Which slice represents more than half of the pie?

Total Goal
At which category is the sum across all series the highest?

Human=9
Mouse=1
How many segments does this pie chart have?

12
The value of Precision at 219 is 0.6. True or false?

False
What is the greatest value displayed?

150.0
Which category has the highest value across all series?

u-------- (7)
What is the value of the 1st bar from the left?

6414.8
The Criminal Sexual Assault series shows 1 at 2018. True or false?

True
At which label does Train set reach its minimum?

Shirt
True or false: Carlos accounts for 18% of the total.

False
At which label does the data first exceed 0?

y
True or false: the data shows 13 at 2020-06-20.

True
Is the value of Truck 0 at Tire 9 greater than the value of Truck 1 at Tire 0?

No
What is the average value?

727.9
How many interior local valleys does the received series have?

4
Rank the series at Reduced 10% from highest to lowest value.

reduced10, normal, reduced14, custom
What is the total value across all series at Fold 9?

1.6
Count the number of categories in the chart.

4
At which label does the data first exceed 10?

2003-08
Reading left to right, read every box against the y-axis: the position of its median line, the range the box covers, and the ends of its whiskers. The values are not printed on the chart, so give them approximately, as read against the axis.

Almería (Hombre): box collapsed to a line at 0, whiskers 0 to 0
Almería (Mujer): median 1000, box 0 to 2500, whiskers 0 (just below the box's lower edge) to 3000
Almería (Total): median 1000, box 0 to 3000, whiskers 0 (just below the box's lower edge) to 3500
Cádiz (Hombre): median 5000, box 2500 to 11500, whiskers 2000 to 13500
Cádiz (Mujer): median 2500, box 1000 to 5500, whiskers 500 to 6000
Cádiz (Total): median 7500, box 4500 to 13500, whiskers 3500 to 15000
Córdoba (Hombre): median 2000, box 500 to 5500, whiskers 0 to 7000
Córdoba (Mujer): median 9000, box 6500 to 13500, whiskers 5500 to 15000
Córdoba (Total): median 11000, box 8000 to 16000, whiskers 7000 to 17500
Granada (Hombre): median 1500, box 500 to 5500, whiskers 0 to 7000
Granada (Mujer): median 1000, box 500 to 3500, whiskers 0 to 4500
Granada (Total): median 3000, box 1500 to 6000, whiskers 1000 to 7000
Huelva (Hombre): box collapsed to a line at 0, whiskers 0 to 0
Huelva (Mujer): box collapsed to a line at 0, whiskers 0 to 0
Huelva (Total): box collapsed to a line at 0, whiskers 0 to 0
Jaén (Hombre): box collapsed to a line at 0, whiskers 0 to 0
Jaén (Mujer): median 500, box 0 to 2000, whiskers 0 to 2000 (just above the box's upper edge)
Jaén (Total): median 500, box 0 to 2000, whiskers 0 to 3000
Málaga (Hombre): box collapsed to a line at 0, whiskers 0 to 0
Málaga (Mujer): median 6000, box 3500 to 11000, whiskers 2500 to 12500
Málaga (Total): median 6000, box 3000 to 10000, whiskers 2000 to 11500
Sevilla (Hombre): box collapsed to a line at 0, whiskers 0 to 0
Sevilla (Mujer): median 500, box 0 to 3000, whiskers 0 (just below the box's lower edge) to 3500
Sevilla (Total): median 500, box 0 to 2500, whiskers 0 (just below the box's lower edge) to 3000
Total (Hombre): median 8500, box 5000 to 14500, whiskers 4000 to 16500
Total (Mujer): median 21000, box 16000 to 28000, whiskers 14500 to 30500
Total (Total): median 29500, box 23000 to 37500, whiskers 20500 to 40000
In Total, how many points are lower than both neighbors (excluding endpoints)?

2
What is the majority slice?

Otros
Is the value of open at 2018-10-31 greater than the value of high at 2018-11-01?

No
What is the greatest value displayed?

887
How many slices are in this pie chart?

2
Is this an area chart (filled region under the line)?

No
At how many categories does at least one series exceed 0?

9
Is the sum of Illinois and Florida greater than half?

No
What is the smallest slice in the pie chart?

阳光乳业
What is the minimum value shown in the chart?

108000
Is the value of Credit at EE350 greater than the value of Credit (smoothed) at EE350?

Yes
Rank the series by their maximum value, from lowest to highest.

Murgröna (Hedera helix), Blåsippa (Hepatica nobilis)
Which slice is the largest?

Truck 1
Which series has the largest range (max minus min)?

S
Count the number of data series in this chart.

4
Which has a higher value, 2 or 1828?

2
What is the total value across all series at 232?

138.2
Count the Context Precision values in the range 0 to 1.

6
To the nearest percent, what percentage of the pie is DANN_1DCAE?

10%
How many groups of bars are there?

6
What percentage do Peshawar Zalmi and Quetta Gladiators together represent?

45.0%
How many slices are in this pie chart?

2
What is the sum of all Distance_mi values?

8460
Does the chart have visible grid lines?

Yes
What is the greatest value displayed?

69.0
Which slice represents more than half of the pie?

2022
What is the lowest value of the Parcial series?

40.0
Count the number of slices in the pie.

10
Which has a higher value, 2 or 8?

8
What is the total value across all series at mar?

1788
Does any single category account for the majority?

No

______

— TASK GOAL —
Reproduce the rows word for word, from the first one through the line containing "Reading left to", with both of those lines included.

— WRITTEN SOLUTION —
Which slice represents more than half of the pie?

Total Goal
At which category is the sum across all series the highest?

Human=9
Mouse=1
How many segments does this pie chart have?

12
The value of Precision at 219 is 0.6. True or false?

False
What is the greatest value displayed?

150.0
Which category has the highest value across all series?

u-------- (7)
What is the value of the 1st bar from the left?

6414.8
The Criminal Sexual Assault series shows 1 at 2018. True or false?

True
At which label does Train set reach its minimum?

Shirt
True or false: Carlos accounts for 18% of the total.

False
At which label does the data first exceed 0?

y
True or false: the data shows 13 at 2020-06-20.

True
Is the value of Truck 0 at Tire 9 greater than the value of Truck 1 at Tire 0?

No
What is the average value?

727.9
How many interior local valleys does the received series have?

4
Rank the series at Reduced 10% from highest to lowest value.

reduced10, normal, reduced14, custom
What is the total value across all series at Fold 9?

1.6
Count the number of categories in the chart.

4
At which label does the data first exceed 10?

2003-08
Reading left to right, read every box against the y-axis: the position of its median line, the range the box covers, and the ends of its whiskers. The values are not printed on the chart, so give them approximately, as read against the axis.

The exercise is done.